Mejias is just being himself so THAT should tell you what he thinks of women. You are correct in being offended but he just doesn't get it does he?  Not getting it sems to be a common problem with Stereophile writers and reviewers.

Toptip's picture

 "...real people, normal people, even women and teens" can only mean one of two things: Miss Little is either a man or a child.

swillyums's picture

Although including women in a list of people who you wouldn't expect to be interested in or knowledgeable about hifi may be slightly prejudiced, it's not altogether inaccurate. It's rare for teens and women to have much of an interest in quality audio, or use anything other than the stock apple earbuds, in the same way it's unlikely for older people or the average man to be near as knowledgeable about fashion and trends. However, the former category will certainly find joy in hearing high quality audio in the same way the latter will take pleasure in looking good.
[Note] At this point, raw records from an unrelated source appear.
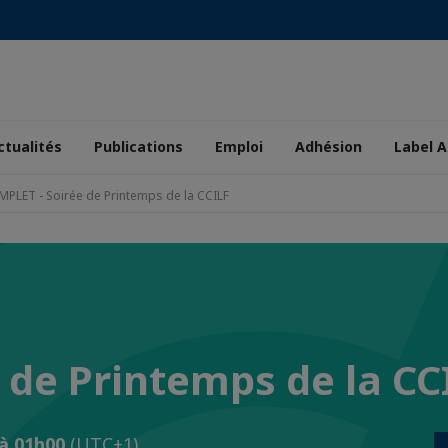
ctualités
Publications
Emploi
Adhésion
Label A
PLET - Soirée de Printemps de la CCILF
 de Printemps de la CC
6 à 01h00
(UTC+1)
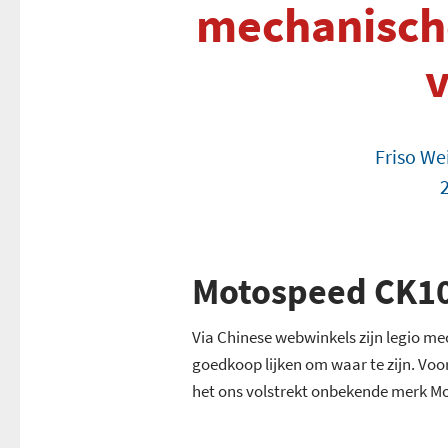
mechanisch
v
Friso We
Motospeed CK1
Via Chinese webwinkels zijn legio me
goedkoop lijken om waar te zijn. Voo
het ons volstrekt onbekende merk M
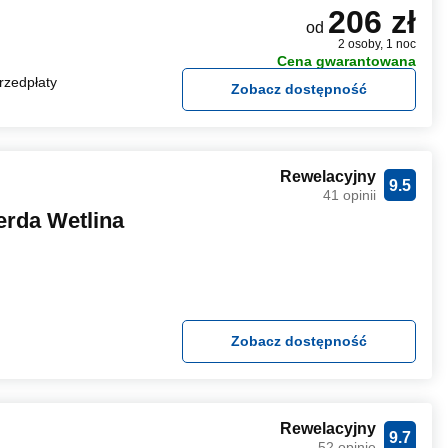
206 zł
od
2 osoby, 1 noc
Cena gwarantowana
rzedpłaty
Zobacz dostępność
Rewelacyjny
9.5
41 opinii
rda Wetlina
Zobacz dostępność
Rewelacyjny
9.7
52 opinie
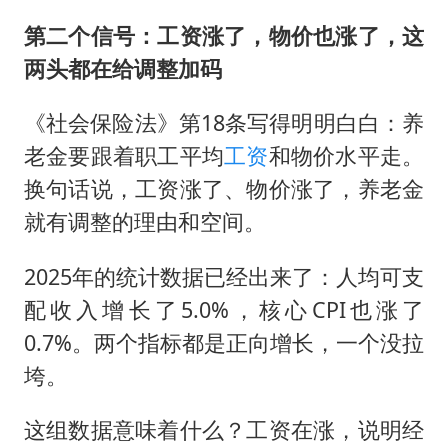
第二个信号：工资涨了，物价也涨了，这
两头都在给调整加码
《社会保险法》第18条写得明明白白：养
老金要跟着职工平均
工资
和物价水平走。
换句话说，工资涨了、物价涨了，养老金
就有调整的理由和空间。
2025年的统计数据已经出来了：人均可支
配收入增长了5.0%，核心CPI也涨了
0.7%。两个指标都是正向增长，一个没拉
垮。
这组数据意味着什么？工资在涨，说明经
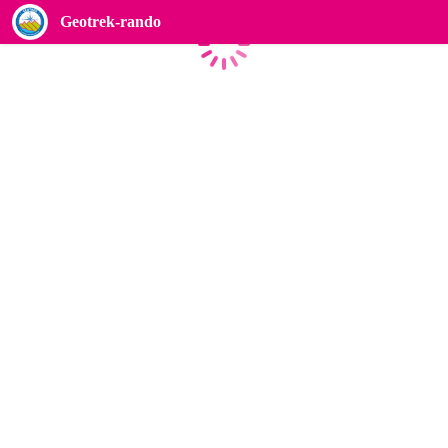
Geotrek-rando
Caricamento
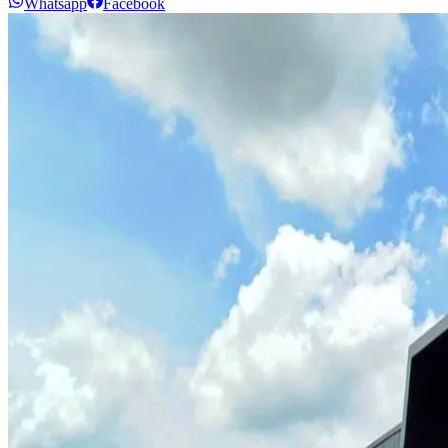
Whatsapp
Facebook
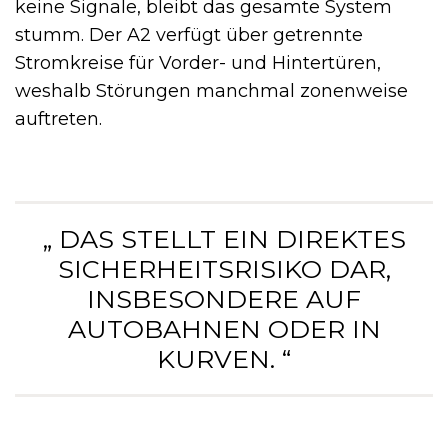
keine Signale, bleibt das gesamte System
stumm. Der A2 verfügt über getrennte
Stromkreise für Vorder- und Hintertüren,
weshalb Störungen manchmal zonenweise
auftreten.
„ DAS STELLT EIN DIREKTES
SICHERHEITSRISIKO DAR,
INSBESONDERE AUF
AUTOBAHNEN ODER IN
KURVEN. “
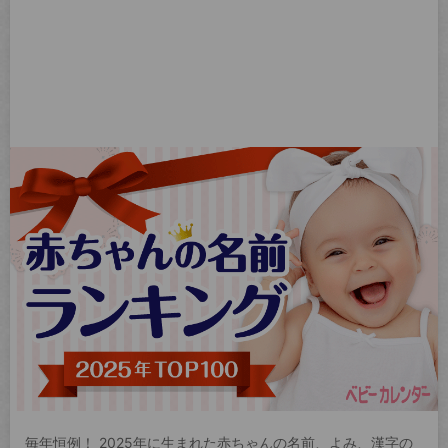
毎年恒例！ 2025年に生まれた赤ちゃんの名前、よみ、漢字の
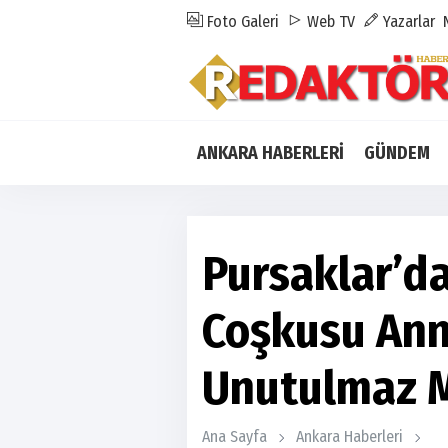
Foto Galeri
Web TV
Yazarlar
ANKARA HABERLERİ
GÜNDEM
Pursaklar’d
Coşkusu Anne
Unutulmaz 
Ana Sayfa
Ankara Haberleri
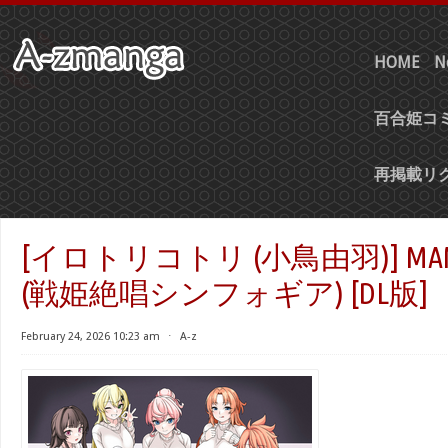
HOME
N
百合姫コミ
再掲載リ
[イロトリコトリ (小鳥由羽)] MAM
(戦姫絶唱シンフォギア) [DL版]
February 24, 2026 10:23 am
⋅
A-z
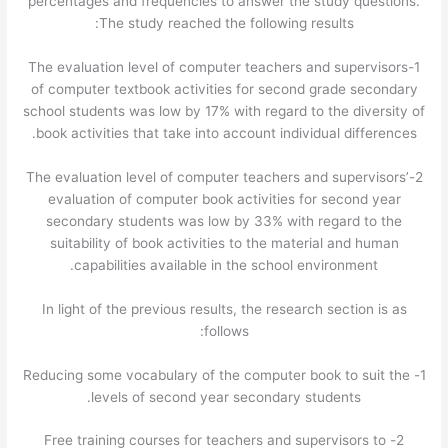
percentages and frequencies to answer the study questions.
The study reached the following results:
1-The evaluation level of computer teachers and supervisors
of computer textbook activities for second grade secondary
school students was low by 17% with regard to the diversity of
book activities that take into account individual differences.
2-The evaluation level of computer teachers and supervisors’
evaluation of computer book activities for second year
secondary students was low by 33% with regard to the
suitability of book activities to the material and human
capabilities available in the school environment.
In light of the previous results, the research section is as
follows:
1- Reducing some vocabulary of the computer book to suit the
levels of second year secondary students.
2- Free training courses for teachers and supervisors to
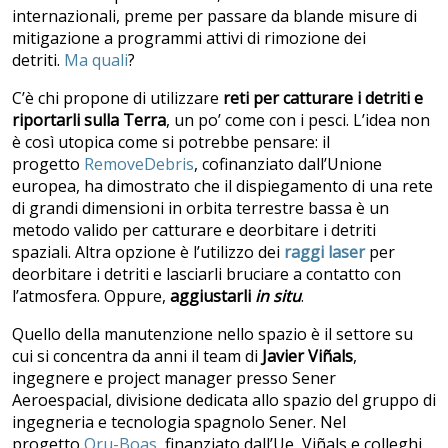
internazionali, preme per passare da blande misure di
mitigazione a programmi attivi di rimozione dei
detriti.
Ma quali
?
C’è chi propone di utilizzare
reti per catturare i detriti e
riportarli sulla Terra
, un po’ come con i pesci. L’idea non
è così utopica come si potrebbe pensare: il
progetto
RemoveDebris
, cofinanziato dall’Unione
europea, ha dimostrato che il dispiegamento di una rete
di grandi dimensioni in orbita terrestre bassa è un
metodo valido per catturare e deorbitare i detriti
spaziali. Altra opzione è l’utilizzo dei
raggi laser
per
deorbitare i detriti e lasciarli bruciare a contatto con
l’atmosfera. Oppure,
aggiustarli
in situ
.
Quello della manutenzione nello spazio è il settore su
cui si concentra da anni il team di
Javier Viñals
,
ingegnere e project manager presso Sener
Aeroespacial, divisione dedicata allo spazio del gruppo di
ingegneria e tecnologia spagnolo Sener. Nel
progetto
Oru-Boas
, finanziato dall’Ue, Viñals e colleghi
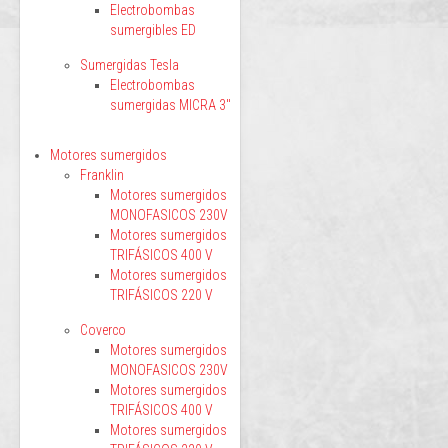
Electrobombas
sumergibles ED
Sumergidas Tesla
Electrobombas
sumergidas MICRA 3"
Motores sumergidos
Franklin
Motores sumergidos
MONOFASICOS 230V
Motores sumergidos
TRIFÁSICOS 400 V
Motores sumergidos
TRIFÁSICOS 220 V
Coverco
Motores sumergidos
MONOFASICOS 230V
Motores sumergidos
TRIFÁSICOS 400 V
Motores sumergidos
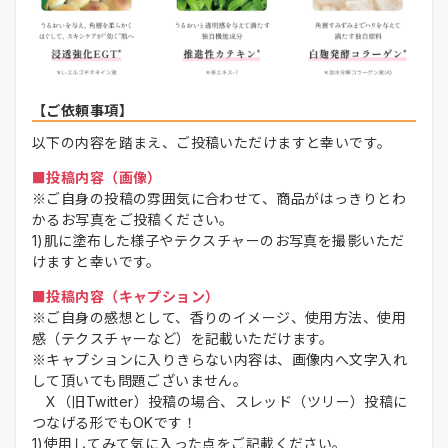
【ご依頼事項】
以下の内容を踏まえ、ご投稿いただけますと幸いです。
■投稿内容（画像）
※ご自身の投稿の雰囲気に合わせて、商品がはっきりとわ
かるお写真をご投稿ください。
1)肌に塗布した様子やテクスチャーのお写真を撮影いただ
けますと幸いです。
■投稿内容（キャプション）
※ご自身の感想として、香りのイメージ、使用方法、使用
感（テクスチャーなど）を記載いただけます。
※キャプションに入りきらない内容は、画像内へ文字入れ
して頂いても問題ございません。
X（旧Twitter）投稿の場合、スレッド（ツリー）投稿に
つなげる形でもOKです！
1)使用してみて気に入った点をご記載ください。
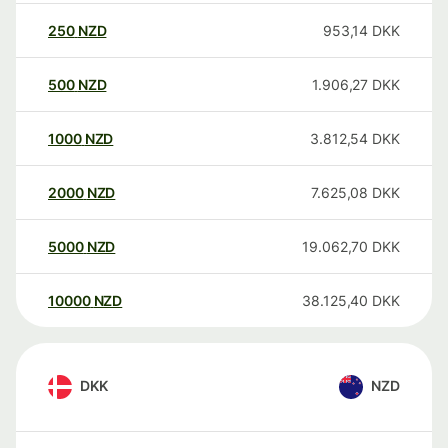
250
NZD
953,14
DKK
500
NZD
1.906,27
DKK
1000
NZD
3.812,54
DKK
2000
NZD
7.625,08
DKK
5000
NZD
19.062,70
DKK
10000
NZD
38.125,40
DKK
DKK
NZD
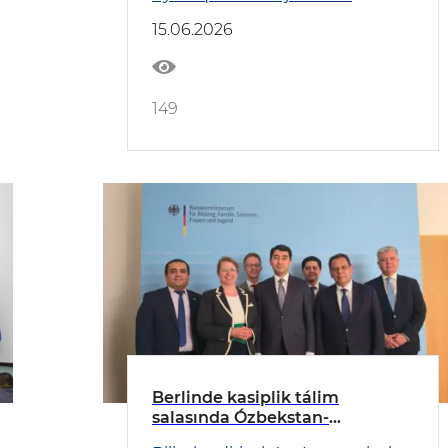
15.06.2026
149
Berlinde kasiplik tálim
salasında Ózbekstan-
Germaniya kelisim qol qoyıldı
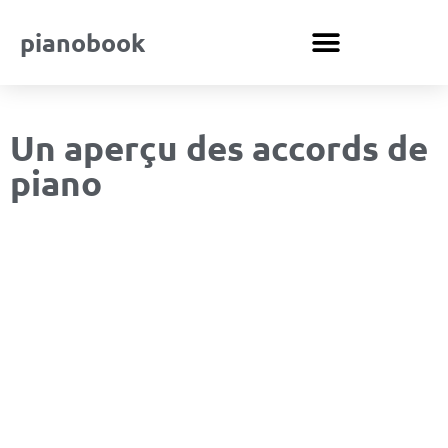
pianobook
Un aperçu des accords de
piano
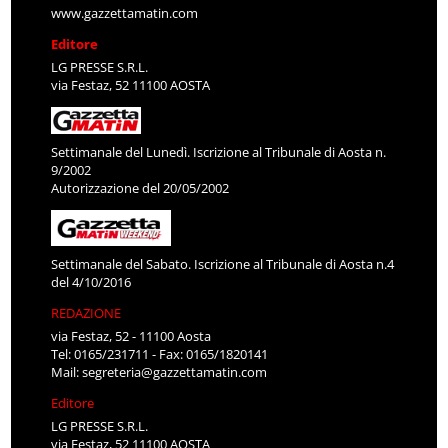
www.gazzettamatin.com
Editore
LG PRESSE S.R.L.
via Festaz, 52 11100 AOSTA
Settimanale del Lunedì. Iscrizione al Tribunale di Aosta n.
9/2002
Autorizzazione del 20/05/2002
Settimanale del Sabato. Iscrizione al Tribunale di Aosta n.4
del 4/10/2016
REDAZIONE
via Festaz, 52 - 11100 Aosta
Tel: 0165/231711 - Fax: 0165/1820141
Mail:
segreteria@gazzettamatin.com
Editore
LG PRESSE S.R.L.
via Festaz, 52 11100 AOSTA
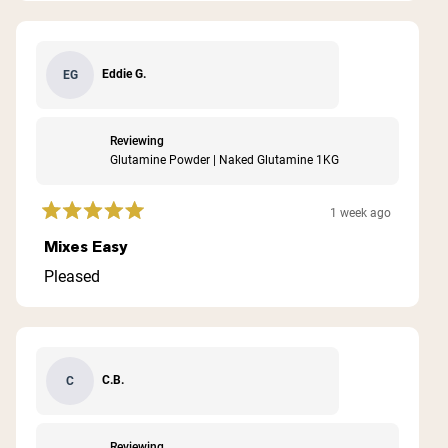
Eddie G.
EG
Reviewing
Glutamine Powder | Naked Glutamine 1KG
1 week ago
Rated
5
Mixes Easy
out
of
Pleased
5
stars
C.B.
C
Reviewing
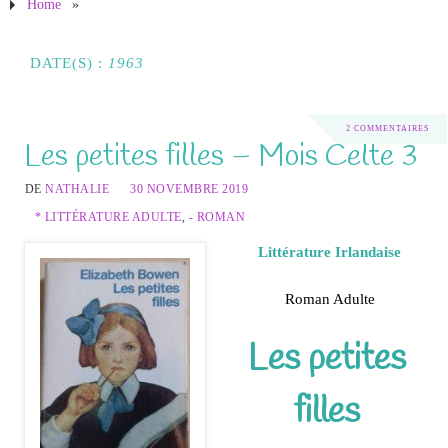
Home
»
DATE(S) :
1963
2 COMMENTAIRES
Les petites filles – Mois Celte 3
DE
NATHALIE
30 NOVEMBRE 2019
* LITTÉRATURE ADULTE
,
- ROMAN
Littérature Irlandaise
Roman Adulte
Les petites
filles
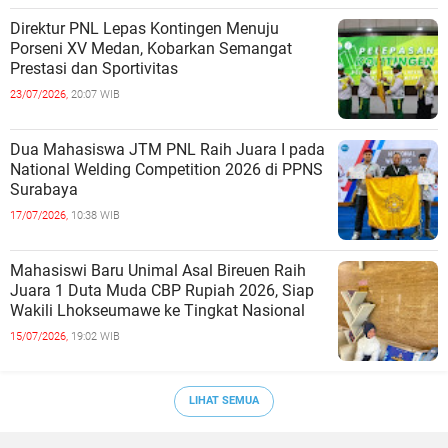
Direktur PNL Lepas Kontingen Menuju
Porseni XV Medan, Kobarkan Semangat
Prestasi dan Sportivitas
23/07/2026,
20:07 WIB
Dua Mahasiswa JTM PNL Raih Juara I pada
National Welding Competition 2026 di PPNS
Surabaya
17/07/2026,
10:38 WIB
Mahasiswi Baru Unimal Asal Bireuen Raih
Juara 1 Duta Muda CBP Rupiah 2026, Siap
Wakili Lhokseumawe ke Tingkat Nasional
15/07/2026,
19:02 WIB
LIHAT SEMUA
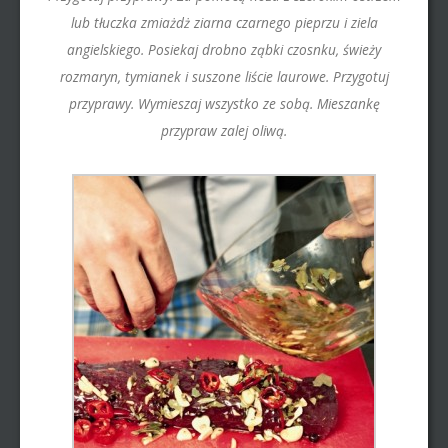
lub tłuczka zmiażdż ziarna czarnego pieprzu i ziela
angielskiego. Posiekaj drobno ząbki czosnku, świeży
rozmaryn, tymianek i suszone liście laurowe. Przygotuj
przyprawy. Wymieszaj wszystko ze sobą. Mieszankę
przypraw zalej oliwą.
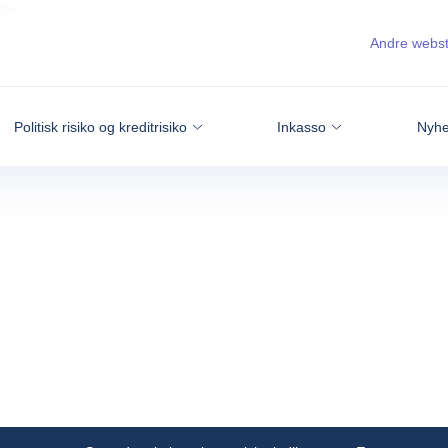
IEN
Andre webs
Politisk risiko og kreditrisiko
Inkasso
Nyhe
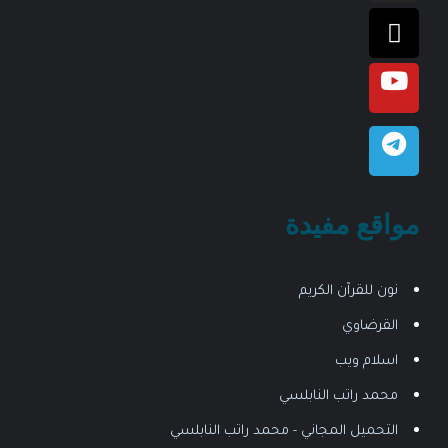
مواقع مفيدة
نون للقرآن الكريم
القرضاوي
اسلام ويب
محمد راتب النابلسي
التحميل المجاني - محمد راتب النابلسي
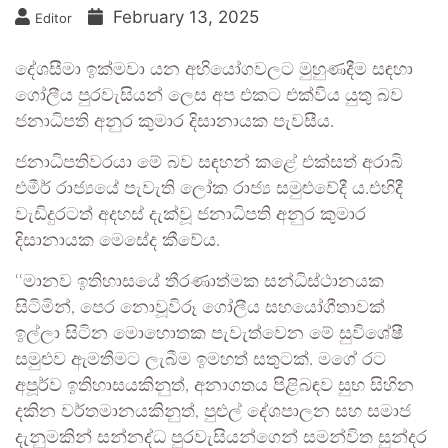
February 13, 2025
Editor
දේශසීමා ඉක්මවා යන අභියෝගවලට මුහුණදීම සඳහා
ගෝලීය පුරවැසියන් ලෙස අප එකට එක්විය යුතු බව
ජනාධිපති අනුර කුමාර දිසානායක පැවසීය.
ජනාධිපතිවරයා මේ බව සඳහන් කළේ එක්සත් අරාබි
එමීර් රාජ්‍යයේ පැවැති ලෝක රාජ්‍ය සමුළුවේදී ය.එහිදී
වැඩිදුරටත් අදහස් දැක්වූ ජනාධිපති අනුර කුමාර
දිසානායක මෙසේද කීවේය.
‘‘මානව ඉතිහාසයේ තීරණාත්මක සන්ධිස්ථානයක
සිටිමින්, පෙර නොවූවිරූ ගෝලීය සහයෝගීතාවක්
ඉල්ලා සිටින මොහොතක පැවැත්වෙන මේ සුවිශේෂී
සමුළුව ඇමතීමට ලැබීම ඉමහත් සතුටක්. මගේ රට
අපූර්ව ඉතිහාසයකිනුත්, අනාගතය පිළිබඳව සුභ සිහින
දකින වර්තමානයකිනුත්, පුළුල් දේශපාලන සහ සමාජ
දැනුමකින් සන්නද්ධ පුරවැසියන්ගෙන් සමන්විත සුන්දර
Sometimes the key is having someone from the 'in' crowd introducing an outsider to the culture in order to spark their interest. Also, it's less of a gender thing, and more of a culture thing... but let's not get into it; time and place and all that.

dalethorn's picture

Stephen knows demographics. That's the science of actually knowing the numbers, as opposed to knowing one's feelings, prejudices etc. Or even "What should be", but never is. Anyway, my youtube review channel has been cooking along with headphone and headphone DAC/amp accessories for nearly 2 years, and up until 2 or 3 months ago when I added camera reviews, the male readers/viewers represented a rock-steady 94 percent of the total. After cameras were added, it dropped to about 90 percent or slightly less. And the audio numbers, i.e. 94 to 6, aren't an anomaly - I participate in  dozen or more headphone sites on a regular basis, and that's the way it is.

Unfortunately for prejudices and what feeds them, the shyness in numbers seems to be roughly proportional to the erstwhile audiophiles' shyness in digging into the technical details of audio, or any of the DIY projects that audiophiles often get involved in.